* Problem statement
Without the pictures, output the records below exactly as they are.

[Transcribed page contents]
>>>
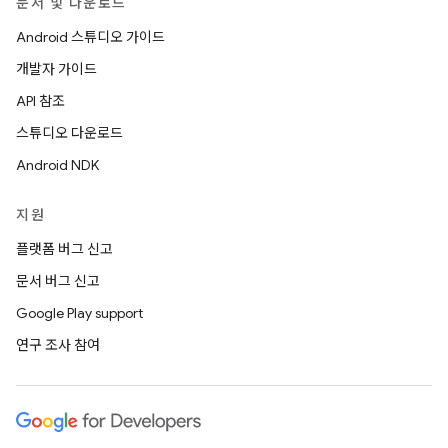
문서 및 다운로드
Android 스튜디오 가이드
개발자 가이드
API 참조
스튜디오 다운로드
Android NDK
지원
플랫폼 버그 신고
문서 버그 신고
Google Play support
연구 조사 참여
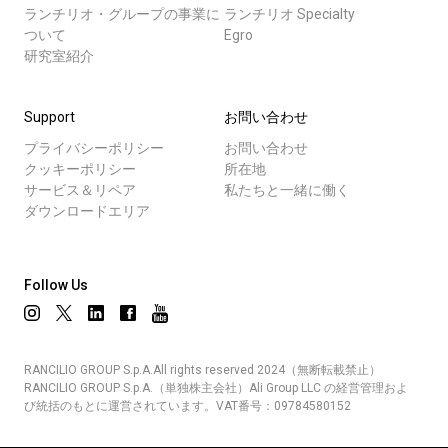
ランチリオ・グループの事業に
ランチリオ Specialty
ついて
Egro
研究室紹介
Support
お問い合わせ
プライバシーポリシー
お問い合わせ
クッキーポリシー
所在地
サービス＆リペア
私たちと一緒に働く
ダウンロードエリア
Follow Us
RANCILIO GROUP S.p.A.All rights reserved 2024（無断転載禁止）
RANCILIO GROUP S.p.A.（単独株主会社）Ali Group LLC の経営管理およ
び統括のもとに運営されています。VAT番号：09784580152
<<<
* Written solution
문서 및 다운로드
Android 스튜디오 가이드
개발자 가이드
API 참조
스튜디오 다운로드
Android NDK
지원
플랫폼 버그 신고
문서 버그 신고
Google Play support
연구 조사 참여
ランチリオ・グループの事業に
ランチリオ Specialty
ついて
Egro
研究室紹介
Support
お問い合わせ
プライバシーポリシー
お問い合わせ
クッキーポリシー
所在地
サービス＆リペア
私たちと一緒に働く
ダウンロードエリア
Follow Us
RANCILIO GROUP S.p.A.All rights reserved 2024（無断転載禁止）
RANCILIO GROUP S.p.A.（単独株主会社）Ali Group LLC の経営管理およ
び統括のもとに運営されています。VAT番号：09784580152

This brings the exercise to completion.